General Motors hat zugestimmt, 12,75 Millionen Dollar zu zahlen, um eine Datenschutzbeschwerde des kalifornischen Generalstaatsanwalts Rob Bonta und einer Koalition von Strafverfolgungsbehörden beizulegen. Das Problem? GM soll die Namen, Kontaktdaten, Geolokalisierungsdaten und das Fahrverhalten von Hunderttausenden Kaliforniern an die Datenbroker Verisk Analytics und LexisNexis Risk Solutions verkauft haben – alles gesammelt über das OnStar-Programm, denn nichts sagt „Vertrauen Sie uns“ wie ein Auto, das auch ein Spitzel ist.

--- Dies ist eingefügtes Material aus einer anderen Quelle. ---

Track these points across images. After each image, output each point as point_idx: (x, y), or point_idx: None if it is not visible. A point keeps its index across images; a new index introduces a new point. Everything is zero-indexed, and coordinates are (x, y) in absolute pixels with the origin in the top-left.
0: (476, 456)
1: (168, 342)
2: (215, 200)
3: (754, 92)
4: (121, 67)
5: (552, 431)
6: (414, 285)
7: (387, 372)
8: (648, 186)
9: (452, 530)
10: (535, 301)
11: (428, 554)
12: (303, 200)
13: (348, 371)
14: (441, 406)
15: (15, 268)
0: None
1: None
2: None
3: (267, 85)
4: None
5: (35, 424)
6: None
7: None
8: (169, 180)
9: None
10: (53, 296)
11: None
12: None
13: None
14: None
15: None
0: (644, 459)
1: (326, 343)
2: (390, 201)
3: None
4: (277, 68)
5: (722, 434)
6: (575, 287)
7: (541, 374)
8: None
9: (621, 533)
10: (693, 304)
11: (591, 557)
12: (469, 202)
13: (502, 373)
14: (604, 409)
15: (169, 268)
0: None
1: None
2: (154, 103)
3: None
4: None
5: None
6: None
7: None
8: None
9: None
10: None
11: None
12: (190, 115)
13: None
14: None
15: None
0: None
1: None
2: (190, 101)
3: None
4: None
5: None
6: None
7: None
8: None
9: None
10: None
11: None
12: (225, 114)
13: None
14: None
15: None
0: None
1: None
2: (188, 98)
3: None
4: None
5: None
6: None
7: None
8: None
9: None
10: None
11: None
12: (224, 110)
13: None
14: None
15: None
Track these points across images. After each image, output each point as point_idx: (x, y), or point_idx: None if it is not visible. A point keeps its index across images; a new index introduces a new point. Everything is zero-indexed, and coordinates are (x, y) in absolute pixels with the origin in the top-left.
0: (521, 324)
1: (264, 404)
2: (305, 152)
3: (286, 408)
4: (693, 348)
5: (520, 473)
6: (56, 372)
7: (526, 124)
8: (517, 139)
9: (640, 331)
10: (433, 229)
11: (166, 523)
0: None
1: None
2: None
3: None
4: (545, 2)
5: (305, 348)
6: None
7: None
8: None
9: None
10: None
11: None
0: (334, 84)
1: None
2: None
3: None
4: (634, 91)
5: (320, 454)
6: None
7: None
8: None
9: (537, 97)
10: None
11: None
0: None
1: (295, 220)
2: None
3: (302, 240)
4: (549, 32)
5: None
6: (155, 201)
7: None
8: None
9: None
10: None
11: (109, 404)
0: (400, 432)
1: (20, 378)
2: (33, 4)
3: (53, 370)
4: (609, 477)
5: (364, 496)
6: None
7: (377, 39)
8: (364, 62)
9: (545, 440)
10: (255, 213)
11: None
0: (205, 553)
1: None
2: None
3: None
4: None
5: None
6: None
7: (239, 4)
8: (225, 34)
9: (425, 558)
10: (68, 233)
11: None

Bereits 2024 berichtete die New York Times, dass Autohersteller wie GM Fahrdaten mit Versicherungen teilten, was dazu führte, dass einige Kunden einen Anstieg ihrer Prämien bemerkten. Bontas Büro behauptet, GM habe mit diesen Datenverkäufen rund 20 Millionen Dollar verdient. Aber hier kommt der Twist: Bonta sagt, die Daten hätten die Versicherungsprämien in Kalifornien tatsächlich nicht erhöht, wahrscheinlich weil das Landesgesetz Versicherern verbietet, Fahrdaten zur Festlegung von Tarifen zu verwenden. Der Schaden war also hauptsächlich existenzielle Angst und ein verletztes Privatsphäregefühl – was zugegebenermaßen immer noch nicht toll ist.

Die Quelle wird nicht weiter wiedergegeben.